Вопросы и задания:
• 1. Сколько лет было Эмме Стоун, когда она сделала для родителей презентацию с просьбой отпустить её в Лос-Анджелес, согласно интервью?
• 2. Переведите на английский язык следующее предложение из интервью: «Я никогда не хотела делать ничего другого, начиная с 7 лет.»
• 3. Продолжите интервью Эдди Рэдмейна и Эммы Стоун с того места, где оно обрывается.
*** Текст для анализа ***
ИНТЕРВЬЮ ЭДДИ РЭДМЕЙНА И ЭММЫ СТОУН / 
EDDIE REDMAYEN & EMMA STONE'S INTERVIEW


Филип Галейнс (ФГ): Каждый год миллионы маленьких детей смотрят "Энни" и "Отверженных". И многие из них поворачиваются к родителям и говорят: "Мама, папа, я хочу быть актером." Но никто не принимает их всерьез. 

Эмма Стоун (ЭС): Ты можешь представить, что твой ребенок скажет тебе это? 
Эдди Редмэйн (ЭР): Я бы ответил: "Ни при каких обстоятельствах!" 
ЭС: Я бы наказала своего. 

ФГ: Так, как же вам удалось остаться безнаказанными? 
ЭС: Когда мне было 14, я сделала для своих родителей презентацию в PowerPoint. И попросила, чтобы они разрешили мне переехать в Лос-Анджелес. 
ЭР: На компьютере? 
ЭС: Да, презентацию о том, почему я должна быть актрисой. Я никогда не хотела делать ничего другого, начиная с 7 лет. Это не было причудой. В другой презентации, в 12 лет, я попросилась на домашнее обучение. Это было на доске-планшете. Я не шучу. Я делаю презентации, потому что тогда я имею более четкое представление о том, о чем прошу. 
ЭР: Ты плачешь? 
ЭС: Когда я очень сильно увлечена, я чувствую себя потрясенной, и от этого плачу. Я рано научилась быть более разумной и делать презентации. 


ФГ: Родители Эдди тоже пошли навстречу. Они позволили тебе болтаться дома без дела после окончания Кембриджа, разрешили начать заниматься актерством, верно? 
ЭР: Я приобрел эту страсть, когда мне было 12, и я участвовал в мюзикле Сэма Мендеса «Оливер!» (1994). Не то, чтобы я когда-либо встречался с ним. Я был «мальчик из работного дома» №40 в списке из 800 детей, который менялся каждую неделю. 
ЭС: Тебе нравилось это? 
ЭР: Мне пришлось рано оставить школу и войти в Вест-Энд. Я попался на все эти приемы, уловки и трюки, которые сделали это необыкновенное шоу, поэтому я продолжил это занятие. Мой папа работает в сфере финансов, и он все время давал мне статистику: "Только один из ста актеров добивается успеха". 


ФГ: Вы оба беспокойные. 
ЭР: Я, да. 

ФГ: Эмма, я читал, что у тебя были приступы панической атаки, когда ты была ребенком. Как ты думаешь, твои родители поддержали актерство отчасти из-за того, что оно делает тревожных детей немного менее тревожными? 
ЭС: Да, я уверена, что именно поэтому они так поддержали это. Не то, чтобы они считали сцену успокаивающим аспектом, но они видели, как успокаивающее это действовало на меня. ЭР: Я плохо рисую и играю на пианино. Но когда я делаю это, я так увлекаюсь, что просто нет места для беспокойства. И то же происходит со мной на сцене.
*** Извлечённые данные ***
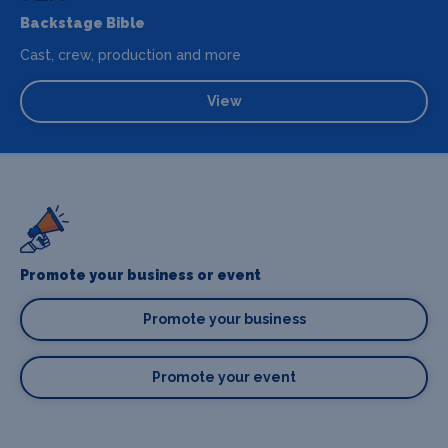
Backstage Bible
Cast, crew, production and more
View
Promote your business or event
Promote your business
Promote your event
***
Ответы к заданиям:
• 1. Ей было 14 лет.

• 2. I never wanted to do anything else, starting from the age of 7.

• 3.
ЭС: Как только ты фокусируешься на роли или на импровизации, это как полет. Когда в жизни я пытаюсь доказать что-либо, настоять на своем, то оказываю на себя сильное давление. Я уверена, это связано с перфекционизмом, необходимостью общаться должным образом. Это делает меня очень, очень неспокойной. Все, что я хочу делать, это сидеть в своей спальне и волноваться. Между тем актерство, наоборот, бросает тебя в ситуации, когда ты просто должен справиться с этим. И это было хорошо для меня. Как застенчивый ребенок в дискуссионной команде. 
ЭР: Я не знаю как ты, Эмма, но я нахожу этого больше на сцене, чем в кино. Ты находишься на одном месте в течение более долгого времени. В фильме дубли начинаются и заканчиваются, и тревога накатывает опять. Люди говорят: "Как вы можете играть одну пьесу в течение шести месяцев? Одно и то же каждый вечер". Но ты никогда не приблизишься к тому, чтобы получилось правильно, и каждый вечер ты получаешь возможность вернуться назад и попробовать еще раз. 
ЭС: Именно так я чувствую себя в «Кабаре». Когда Эдди пришел за кулисы после просмотра, я бросилась обсуждать миллион вещей, которые должна была изменились. Но еще есть шанс вернуться и сделать это снова и снова, и снова.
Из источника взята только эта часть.